The Terrible Reasons People Accepted Concentration Camps
Americans can learn from German history and turn away from doom & gloom.
In its heyday, Germany was a global military superpower with a booming economy, numerous inventions, world-class infrastructure, and prize-winning scientific accomplishments. When its fortune turned for the worse in the first half of the 20th century, a combination of economic malaise and hubris made its people blind to the core failures it had allowed to accumulate within its borders.
The tired German people allowed the unthinkable and the treacherous to happen, and as a result, over 75 million people died in World War II from disease, famine, imprisonment, and conventional warfare. Bystanders stood by quietly, expecting someone else to solve their problems.
People used terrible justifications to allow their neighbors to be sent to concentration camps and to accept slave labor on home soil.
“Quarantine the epidemic” | Most Germans forgot they had strong immune systems that are biologically equipped to ward off deadly diseases with the help of proper nutrition. Eat and heal yourself like a pro athlete if you want to protect yourself against Coronavirus strains and bioterrorist threats.

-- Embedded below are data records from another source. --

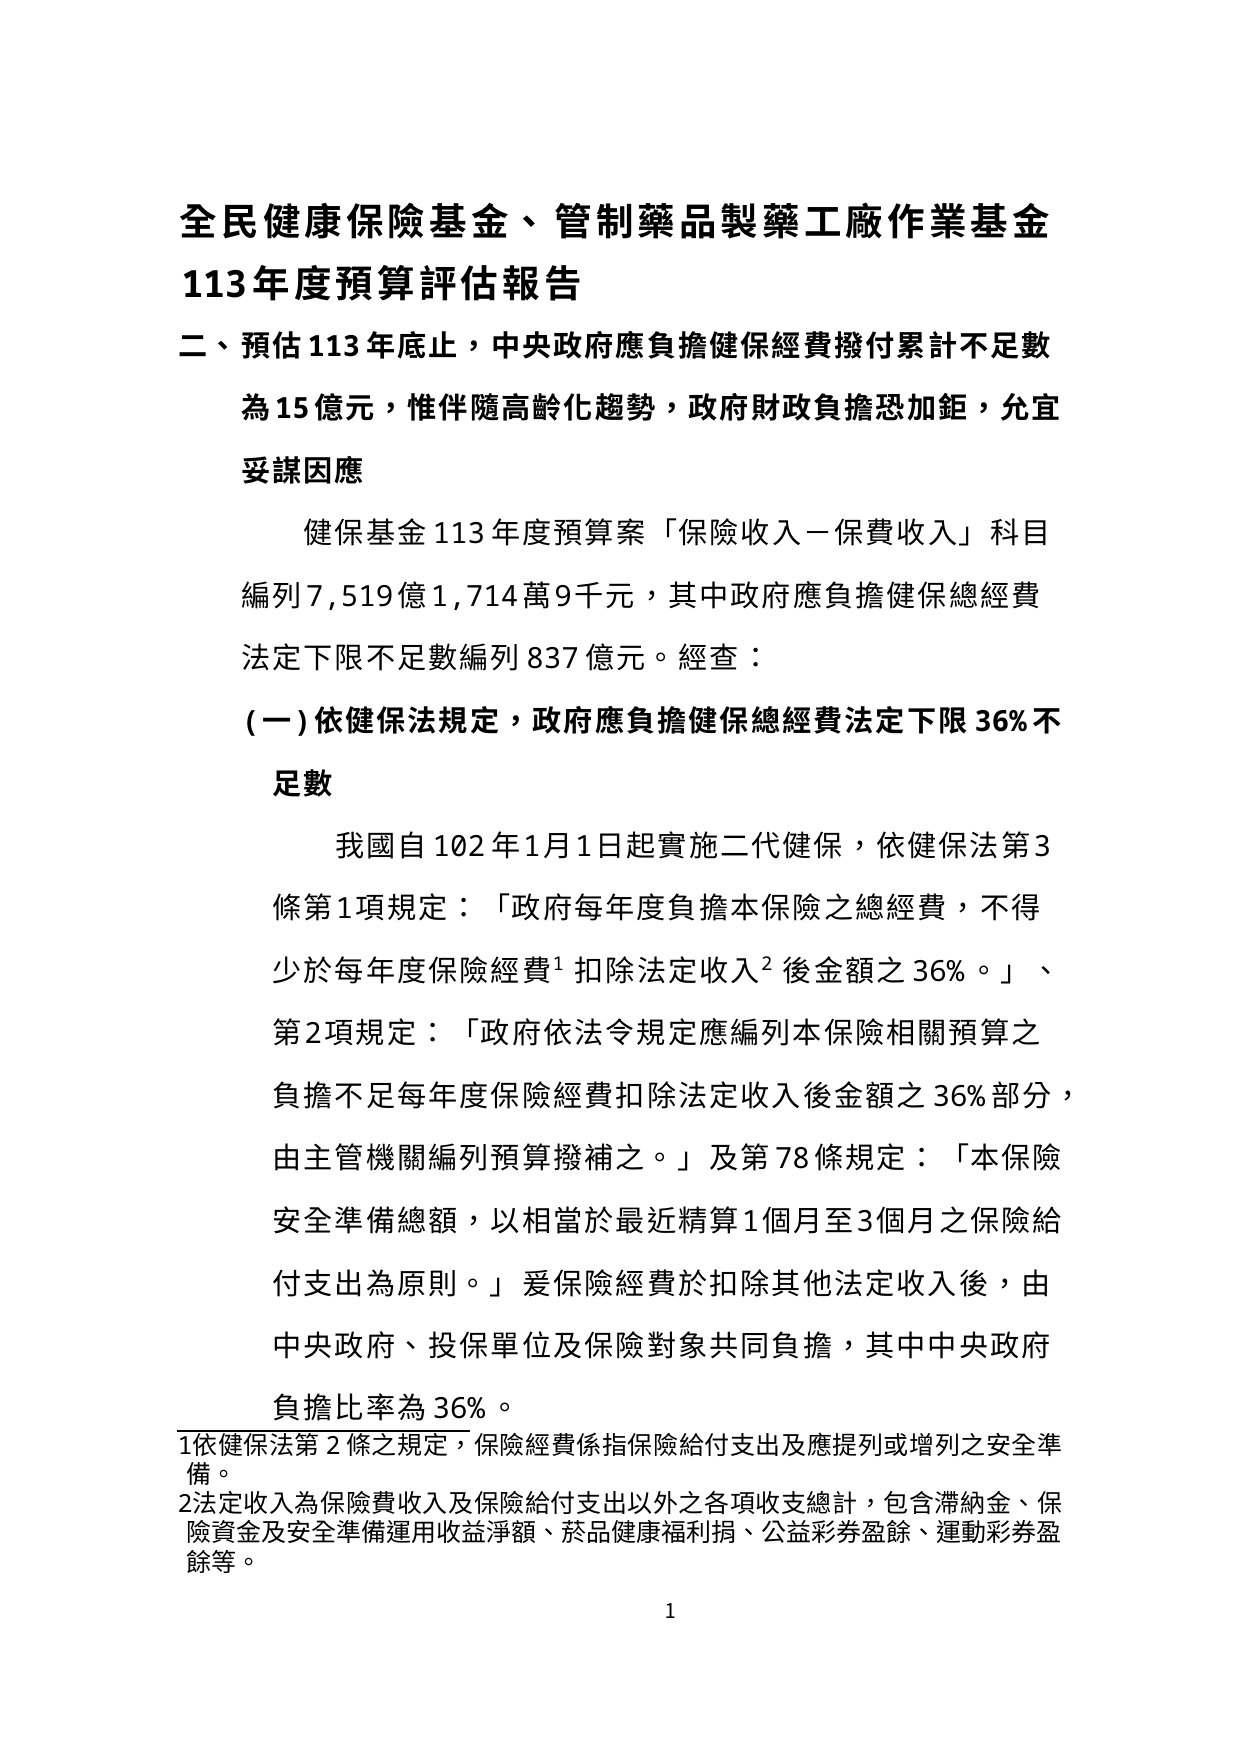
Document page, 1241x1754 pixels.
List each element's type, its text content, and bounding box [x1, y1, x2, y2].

text 依健保法第2條之規定，保險經費係指保險給付支出及應提列或增列之安全準備。 [177, 1431, 1063, 1489]
text 健保基金113年度預算案「保險收入－保費收入」科目編列7,519億1,714萬9千元，其中政府應負擔健保總經費法定下限不足數編列837億元。經查： [236, 490, 1063, 677]
text 法定收入為保險費收入及保險給付支出以外之各項收支總計，包含滯納金、保險資金及安全準備運用收益淨額、菸品健康福利捐、公益彩券盈餘、運動彩券盈餘等。 [177, 1489, 1063, 1577]
text (一)依健保法規定，政府應負擔健保總經費法定下限36%不足數 [236, 677, 1063, 802]
text 全民健康保險基金、管制藥品製藥工廠作業基金113年度預算評估報告 [177, 177, 1063, 302]
text 二、預估113年底止，中央政府應負擔健保經費撥付累計不足數為15億元，惟伴隨高齡化趨勢，政府財政負擔恐加鉅，允宜妥謀因應 [177, 302, 1063, 490]
text 我國自102年1月1日起實施二代健保，依健保法第3條第1項規定：「政府每年度負擔本保險之總經費，不得少於每年度保險經費扣除法定收入後金額之36%。」、第2項規定：「政府依法令規定應編列本保險相關預算之負擔不足每年度保險經費扣除法定收入後金額之36%部分，由主管機關編列預算撥補之。」及第78條規定：「本保險安全準備總額，以相當於最近精算1個月至3個月之保險給付支出為原則。」爰保險經費於扣除其他法定收入後，由中央政府、投保單位及保險對象共同負擔，其中中央政府負擔比率為36%。 [266, 802, 1063, 1427]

“Remove criminals and critics” | Politics can be a giant deadly game of whack-a-mole as our rulers constantly try to whack the person who sticks his head up high too quickly. If everyone sticks their head up slowly but surely for honor, the rulers doing the whacking are given a break since nobody’s popping their head up above the rest. By the time they notice, the round is already over and there’s newfound respect between the rulers and the team players. Then it’s time to move onto a better game.
“Prison labor is free” | Smart people were misled into believing “work makes you free.”
“Earth is overpopulated” | The ancient cultures that practiced bloody human sacrifices and cannibalism thought the planet was overpopulated too. Are you interested in living in a civilization like theirs?
“It’s not my problem” | It’s not your problem until it is. And then you will wish your neighbors and your community would come to your aid.
In the years leading up to World War II, Germany’s democracy was failing after a prolonged economic recession despite powerful rhetoric from politicians, and many people expected their new government leader to save them. They wanted a simple fix for a complex problem. Others just accepted things the way they were without pushing back. They became accustomed and de-sensitized to a worsening situation, like lobsters in a boiling pot, and they underestimated their own personal power to speak up and challenge corrupt laws and corporate policies in their own private business, academia, healthcare, and government bureaucracies.
Complain less and solve more. Make yourself a part of the solutions to bring about Big Peace. Try thinking about a problem from a new perspective.
Although tensions are high, another catastrophic world war is avoidable. If a man complains that he is sick, tired, or not paid enough, that is fair. But when his neighbors come along to show him a better path, and he continually ignores them, then he is just as blind as those about whom he complains.